Yes, you read right –– cigarette company executives.

Lunchables production started in the summer of 1988. Bob Drane, who was then Oscar Mayer’s vice president for new business strategy, developed these meals-ready-to-eat, which come in white plastic trays that are packaged in school bus-yellow paper boxes.

As it happened, Oscar Mayer merged with Kraft in 1988, and that same year, Philip Morris, the tobacco industry behemoth responsible for the Marlboro Man, bought Kraft for $12.9 billion. So when Drane needed $30 million to fund 10 assembly lines to spit out Lunchables, he appeared before a Philip Morris executive board to plead his case.

Sure, Lunchables were full of salt, sugar and fat, but they had the potential to make millions –– billions even. Of course the Philip Morris executives approved Drane’s funding request.

I learned all of this reading “Salt, Sugar, Fat: How the Food Giants Hooked Us,” the recent bestseller by New York Times reporter Michael Moss, a Pulitzer Prize winner.
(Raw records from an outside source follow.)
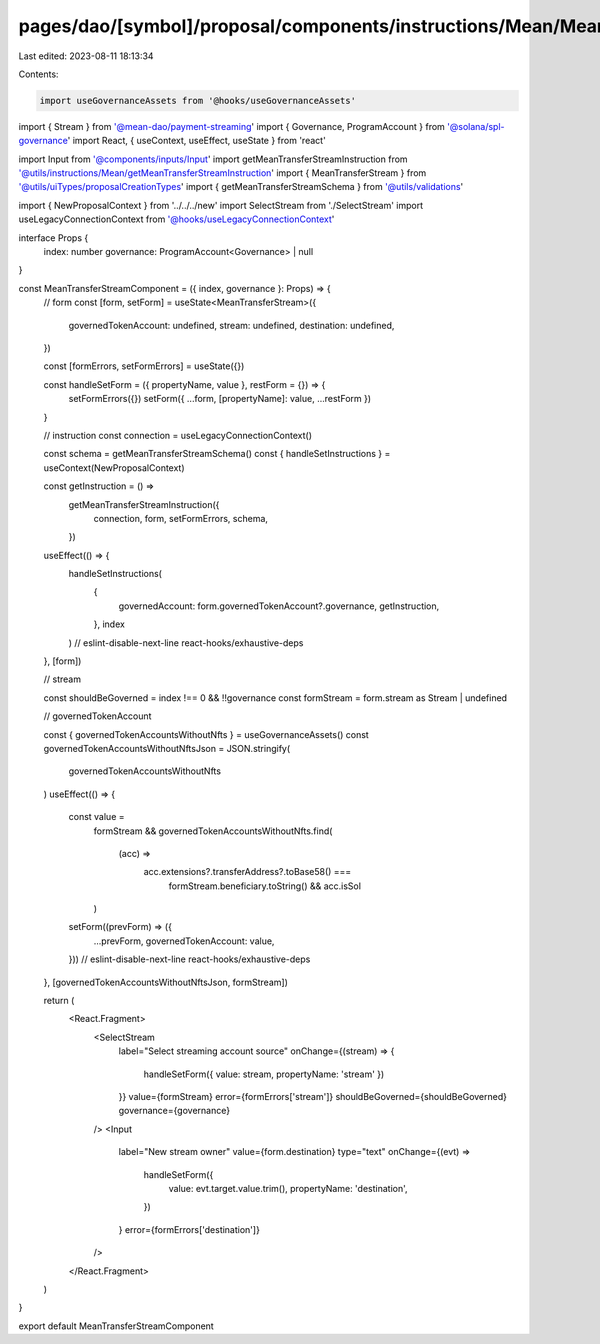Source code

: pages/dao/[symbol]/proposal/components/instructions/Mean/MeanTransferStream.tsx
===============================================================================

Last edited: 2023-08-11 18:13:34

Contents:

.. code-block:: tsx

    import useGovernanceAssets from '@hooks/useGovernanceAssets'
import { Stream } from '@mean-dao/payment-streaming'
import { Governance, ProgramAccount } from '@solana/spl-governance'
import React, { useContext, useEffect, useState } from 'react'

import Input from '@components/inputs/Input'
import getMeanTransferStreamInstruction from '@utils/instructions/Mean/getMeanTransferStreamInstruction'
import { MeanTransferStream } from '@utils/uiTypes/proposalCreationTypes'
import { getMeanTransferStreamSchema } from '@utils/validations'

import { NewProposalContext } from '../../../new'
import SelectStream from './SelectStream'
import useLegacyConnectionContext from '@hooks/useLegacyConnectionContext'

interface Props {
  index: number
  governance: ProgramAccount<Governance> | null
}

const MeanTransferStreamComponent = ({ index, governance }: Props) => {
  // form
  const [form, setForm] = useState<MeanTransferStream>({
    governedTokenAccount: undefined,
    stream: undefined,
    destination: undefined,
  })

  const [formErrors, setFormErrors] = useState({})

  const handleSetForm = ({ propertyName, value }, restForm = {}) => {
    setFormErrors({})
    setForm({ ...form, [propertyName]: value, ...restForm })
  }

  // instruction
  const connection = useLegacyConnectionContext()

  const schema = getMeanTransferStreamSchema()
  const { handleSetInstructions } = useContext(NewProposalContext)

  const getInstruction = () =>
    getMeanTransferStreamInstruction({
      connection,
      form,
      setFormErrors,
      schema,
    })

  useEffect(() => {
    handleSetInstructions(
      {
        governedAccount: form.governedTokenAccount?.governance,
        getInstruction,
      },
      index
    )
    // eslint-disable-next-line react-hooks/exhaustive-deps
  }, [form])

  // stream

  const shouldBeGoverned = index !== 0 && !!governance
  const formStream = form.stream as Stream | undefined

  // governedTokenAccount

  const { governedTokenAccountsWithoutNfts } = useGovernanceAssets()
  const governedTokenAccountsWithoutNftsJson = JSON.stringify(
    governedTokenAccountsWithoutNfts
  )
  useEffect(() => {
    const value =
      formStream &&
      governedTokenAccountsWithoutNfts.find(
        (acc) =>
          acc.extensions?.transferAddress?.toBase58() ===
            formStream.beneficiary.toString() && acc.isSol
      )
    setForm((prevForm) => ({
      ...prevForm,
      governedTokenAccount: value,
    }))
    // eslint-disable-next-line react-hooks/exhaustive-deps
  }, [governedTokenAccountsWithoutNftsJson, formStream])

  return (
    <React.Fragment>
      <SelectStream
        label="Select streaming account source"
        onChange={(stream) => {
          handleSetForm({ value: stream, propertyName: 'stream' })
        }}
        value={formStream}
        error={formErrors['stream']}
        shouldBeGoverned={shouldBeGoverned}
        governance={governance}
      />
      <Input
        label="New stream owner"
        value={form.destination}
        type="text"
        onChange={(evt) =>
          handleSetForm({
            value: evt.target.value.trim(),
            propertyName: 'destination',
          })
        }
        error={formErrors['destination']}
      />
    </React.Fragment>
  )
}

export default MeanTransferStreamComponent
Moss’s 347-page tome shines a bright light on the dark side of America’s processed-food industry, which has made an incomprehensible fortune peddling cheap food products whose primary purpose is to make life more convenient for overscheduled, overworked American families, with little regard for health considerations.

“Salt, Sugar, Fat” tears down the veil that for too long shrouded the processed-food industry, uncovering its obsession with the almighty profit margin and the cutthroat competition that has defined its marketing practices. Children and the poor have long been the innocent victims of the so-called “supermarket wars,” which pit mega-corporations against one another as they ruthlessly vie for ever-greater territory in grocery store aisles. The Lunchable is but one of thousands of weapons in this ceaseless battle.